::: Données fournies :::
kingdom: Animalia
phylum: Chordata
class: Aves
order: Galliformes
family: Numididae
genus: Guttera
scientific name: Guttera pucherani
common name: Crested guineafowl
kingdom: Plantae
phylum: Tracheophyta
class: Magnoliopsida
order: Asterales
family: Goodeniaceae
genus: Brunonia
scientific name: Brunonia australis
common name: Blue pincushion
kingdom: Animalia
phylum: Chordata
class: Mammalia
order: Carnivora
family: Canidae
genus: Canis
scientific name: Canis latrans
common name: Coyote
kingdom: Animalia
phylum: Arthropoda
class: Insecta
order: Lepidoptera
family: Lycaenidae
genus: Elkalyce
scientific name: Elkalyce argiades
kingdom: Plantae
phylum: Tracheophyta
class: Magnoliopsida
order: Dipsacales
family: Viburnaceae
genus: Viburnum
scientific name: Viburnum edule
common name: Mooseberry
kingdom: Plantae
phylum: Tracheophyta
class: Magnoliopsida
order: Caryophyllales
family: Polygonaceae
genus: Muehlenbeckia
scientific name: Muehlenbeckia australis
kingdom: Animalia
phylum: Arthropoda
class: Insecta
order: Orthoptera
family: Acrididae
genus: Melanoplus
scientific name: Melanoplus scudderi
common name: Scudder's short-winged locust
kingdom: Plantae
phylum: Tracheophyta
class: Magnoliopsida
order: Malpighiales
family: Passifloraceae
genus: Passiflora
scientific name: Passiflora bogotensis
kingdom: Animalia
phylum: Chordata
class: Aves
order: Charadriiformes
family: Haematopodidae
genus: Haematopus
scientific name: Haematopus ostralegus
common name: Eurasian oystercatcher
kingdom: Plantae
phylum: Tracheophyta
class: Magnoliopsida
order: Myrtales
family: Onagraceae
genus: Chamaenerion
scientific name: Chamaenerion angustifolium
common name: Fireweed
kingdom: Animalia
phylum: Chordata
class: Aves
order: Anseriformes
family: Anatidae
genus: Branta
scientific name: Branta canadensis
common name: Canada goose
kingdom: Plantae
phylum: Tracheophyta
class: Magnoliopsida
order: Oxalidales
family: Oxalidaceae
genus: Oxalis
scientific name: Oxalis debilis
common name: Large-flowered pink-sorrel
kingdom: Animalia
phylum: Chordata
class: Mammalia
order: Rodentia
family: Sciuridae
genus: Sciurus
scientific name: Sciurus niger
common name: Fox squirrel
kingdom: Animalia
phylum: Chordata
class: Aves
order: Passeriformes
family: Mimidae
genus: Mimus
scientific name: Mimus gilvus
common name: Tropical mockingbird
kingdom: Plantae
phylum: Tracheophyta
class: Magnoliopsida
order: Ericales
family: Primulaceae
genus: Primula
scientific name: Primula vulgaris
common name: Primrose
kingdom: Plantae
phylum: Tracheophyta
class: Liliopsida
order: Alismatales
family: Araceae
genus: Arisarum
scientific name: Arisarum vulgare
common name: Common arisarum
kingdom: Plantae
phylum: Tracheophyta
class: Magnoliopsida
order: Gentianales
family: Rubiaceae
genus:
:::
__Énoncé__.
Recopiez mot pour mot les lignes situées entre celle qui contient « scientific name: Elkalyce argiades » et la fin des enregistrements, les deux extrémités comprises.

__Résultat attendu__.
scientific name: Elkalyce argiades
kingdom: Plantae
phylum: Tracheophyta
class: Magnoliopsida
order: Dipsacales
family: Viburnaceae
genus: Viburnum
scientific name: Viburnum edule
common name: Mooseberry
kingdom: Plantae
phylum: Tracheophyta
class: Magnoliopsida
order: Caryophyllales
family: Polygonaceae
genus: Muehlenbeckia
scientific name: Muehlenbeckia australis
kingdom: Animalia
phylum: Arthropoda
class: Insecta
order: Orthoptera
family: Acrididae
genus: Melanoplus
scientific name: Melanoplus scudderi
common name: Scudder's short-winged locust
kingdom: Plantae
phylum: Tracheophyta
class: Magnoliopsida
order: Malpighiales
family: Passifloraceae
genus: Passiflora
scientific name: Passiflora bogotensis
kingdom: Animalia
phylum: Chordata
class: Aves
order: Charadriiformes
family: Haematopodidae
genus: Haematopus
scientific name: Haematopus ostralegus
common name: Eurasian oystercatcher
kingdom: Plantae
phylum: Tracheophyta
class: Magnoliopsida
order: Myrtales
family: Onagraceae
genus: Chamaenerion
scientific name: Chamaenerion angustifolium
common name: Fireweed
kingdom: Animalia
phylum: Chordata
class: Aves
order: Anseriformes
family: Anatidae
genus: Branta
scientific name: Branta canadensis
common name: Canada goose
kingdom: Plantae
phylum: Tracheophyta
class: Magnoliopsida
order: Oxalidales
family: Oxalidaceae
genus: Oxalis
scientific name: Oxalis debilis
common name: Large-flowered pink-sorrel
kingdom: Animalia
phylum: Chordata
class: Mammalia
order: Rodentia
family: Sciuridae
genus: Sciurus
scientific name: Sciurus niger
common name: Fox squirrel
kingdom: Animalia
phylum: Chordata
class: Aves
order: Passeriformes
family: Mimidae
genus: Mimus
scientific name: Mimus gilvus
common name: Tropical mockingbird
kingdom: Plantae
phylum: Tracheophyta
class: Magnoliopsida
order: Ericales
family: Primulaceae
genus: Primula
scientific name: Primula vulgaris
common name: Primrose
kingdom: Plantae
phylum: Tracheophyta
class: Liliopsida
order: Alismatales
family: Araceae
genus: Arisarum
scientific name: Arisarum vulgare
common name: Common arisarum
kingdom: Plantae
phylum: Tracheophyta
class: Magnoliopsida
order: Gentianales
family: Rubiaceae
genus:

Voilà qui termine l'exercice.